→ Written exercise: Could you edit the material below so that every "dashed" becomes "broken" and nothing else changes?

--- START OF Excerpted data ---

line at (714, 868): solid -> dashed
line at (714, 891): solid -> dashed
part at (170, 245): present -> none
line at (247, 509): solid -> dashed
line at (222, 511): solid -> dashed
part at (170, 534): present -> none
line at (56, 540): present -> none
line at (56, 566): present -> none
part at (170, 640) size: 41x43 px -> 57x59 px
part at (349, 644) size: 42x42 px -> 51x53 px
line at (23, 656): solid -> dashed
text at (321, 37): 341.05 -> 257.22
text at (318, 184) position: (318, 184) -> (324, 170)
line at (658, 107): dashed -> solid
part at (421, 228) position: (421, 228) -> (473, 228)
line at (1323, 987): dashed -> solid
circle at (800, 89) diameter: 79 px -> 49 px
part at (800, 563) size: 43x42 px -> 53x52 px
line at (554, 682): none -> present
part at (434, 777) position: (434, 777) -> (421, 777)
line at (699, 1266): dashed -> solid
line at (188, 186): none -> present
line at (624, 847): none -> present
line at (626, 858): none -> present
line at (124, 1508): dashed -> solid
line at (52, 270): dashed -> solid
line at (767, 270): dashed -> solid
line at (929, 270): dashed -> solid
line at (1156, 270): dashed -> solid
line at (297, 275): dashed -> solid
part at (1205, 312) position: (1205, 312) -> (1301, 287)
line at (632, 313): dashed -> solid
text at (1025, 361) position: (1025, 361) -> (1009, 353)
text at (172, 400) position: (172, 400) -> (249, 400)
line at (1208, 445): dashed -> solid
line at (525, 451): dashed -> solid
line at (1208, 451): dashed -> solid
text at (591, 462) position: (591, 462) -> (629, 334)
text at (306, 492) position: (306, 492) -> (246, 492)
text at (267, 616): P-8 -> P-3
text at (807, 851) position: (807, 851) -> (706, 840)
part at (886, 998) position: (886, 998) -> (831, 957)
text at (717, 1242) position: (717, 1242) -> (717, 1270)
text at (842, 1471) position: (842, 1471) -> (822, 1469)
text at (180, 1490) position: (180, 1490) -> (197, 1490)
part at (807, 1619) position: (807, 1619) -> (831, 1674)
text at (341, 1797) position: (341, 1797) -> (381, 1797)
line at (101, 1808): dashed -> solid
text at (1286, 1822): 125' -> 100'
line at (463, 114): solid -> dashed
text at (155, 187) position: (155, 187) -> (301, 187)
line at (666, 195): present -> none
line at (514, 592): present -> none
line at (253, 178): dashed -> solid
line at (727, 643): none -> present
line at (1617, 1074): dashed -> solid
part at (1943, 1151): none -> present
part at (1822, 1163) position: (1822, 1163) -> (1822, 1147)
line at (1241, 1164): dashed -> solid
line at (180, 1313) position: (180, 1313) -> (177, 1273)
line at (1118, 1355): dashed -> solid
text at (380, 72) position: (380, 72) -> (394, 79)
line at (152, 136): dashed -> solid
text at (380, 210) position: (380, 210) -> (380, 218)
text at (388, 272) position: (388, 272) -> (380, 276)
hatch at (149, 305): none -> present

--- END OF Excerpted data ---

→ Finished exercise:
line at (714, 868): solid -> broken
line at (714, 891): solid -> broken
part at (170, 245): present -> none
line at (247, 509): solid -> broken
line at (222, 511): solid -> broken
part at (170, 534): present -> none
line at (56, 540): present -> none
line at (56, 566): present -> none
part at (170, 640) size: 41x43 px -> 57x59 px
part at (349, 644) size: 42x42 px -> 51x53 px
line at (23, 656): solid -> broken
text at (321, 37): 341.05 -> 257.22
text at (318, 184) position: (318, 184) -> (324, 170)
line at (658, 107): broken -> solid
part at (421, 228) position: (421, 228) -> (473, 228)
line at (1323, 987): broken -> solid
circle at (800, 89) diameter: 79 px -> 49 px
part at (800, 563) size: 43x42 px -> 53x52 px
line at (554, 682): none -> present
part at (434, 777) position: (434, 777) -> (421, 777)
line at (699, 1266): broken -> solid
line at (188, 186): none -> present
line at (624, 847): none -> present
line at (626, 858): none -> present
line at (124, 1508): broken -> solid
line at (52, 270): broken -> solid
line at (767, 270): broken -> solid
line at (929, 270): broken -> solid
line at (1156, 270): broken -> solid
line at (297, 275): broken -> solid
part at (1205, 312) position: (1205, 312) -> (1301, 287)
line at (632, 313): broken -> solid
text at (1025, 361) position: (1025, 361) -> (1009, 353)
text at (172, 400) position: (172, 400) -> (249, 400)
line at (1208, 445): broken -> solid
line at (525, 451): broken -> solid
line at (1208, 451): broken -> solid
text at (591, 462) position: (591, 462) -> (629, 334)
text at (306, 492) position: (306, 492) -> (246, 492)
text at (267, 616): P-8 -> P-3
text at (807, 851) position: (807, 851) -> (706, 840)
part at (886, 998) position: (886, 998) -> (831, 957)
text at (717, 1242) position: (717, 1242) -> (717, 1270)
text at (842, 1471) position: (842, 1471) -> (822, 1469)
text at (180, 1490) position: (180, 1490) -> (197, 1490)
part at (807, 1619) position: (807, 1619) -> (831, 1674)
text at (341, 1797) position: (341, 1797) -> (381, 1797)
line at (101, 1808): broken -> solid
text at (1286, 1822): 125' -> 100'
line at (463, 114): solid -> broken
text at (155, 187) position: (155, 187) -> (301, 187)
line at (666, 195): present -> none
line at (514, 592): present -> none
line at (253, 178): broken -> solid
line at (727, 643): none -> present
line at (1617, 1074): broken -> solid
part at (1943, 1151): none -> present
part at (1822, 1163) position: (1822, 1163) -> (1822, 1147)
line at (1241, 1164): broken -> solid
line at (180, 1313) position: (180, 1313) -> (177, 1273)
line at (1118, 1355): broken -> solid
text at (380, 72) position: (380, 72) -> (394, 79)
line at (152, 136): broken -> solid
text at (380, 210) position: (380, 210) -> (380, 218)
text at (388, 272) position: (388, 272) -> (380, 276)
hatch at (149, 305): none -> present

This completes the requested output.